[Saved entries]
============

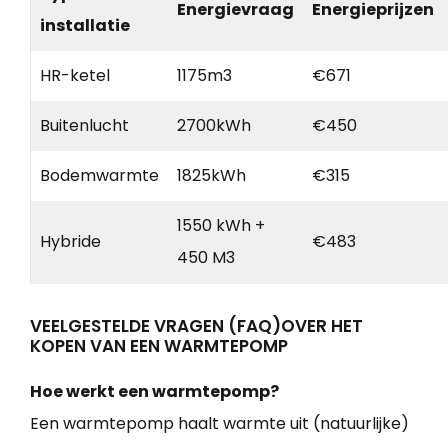
Energievraag
Energieprijzen
installatie
HR-ketel
1175m3
€671
Buitenlucht
2700kWh
€450
Bodemwarmte
1825kWh
€315
1550 kWh +
Hybride
€483
450 M3
VEELGESTELDE VRAGEN (FAQ)OVER HET
KOPEN VAN EEN WARMTEPOMP
Hoe werkt een warmtepomp?
Een warmtepomp haalt warmte uit (natuurlijke)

============

● Required work
Reproduce every line above exactly, pictures excluded.

● Finished task
Energievraag
Energieprijzen
installatie
HR-ketel
1175m3
€671
Buitenlucht
2700kWh
€450
Bodemwarmte
1825kWh
€315
1550 kWh +
Hybride
€483
450 M3
VEELGESTELDE VRAGEN (FAQ)OVER HET
KOPEN VAN EEN WARMTEPOMP
Hoe werkt een warmtepomp?
Een warmtepomp haalt warmte uit (natuurlijke)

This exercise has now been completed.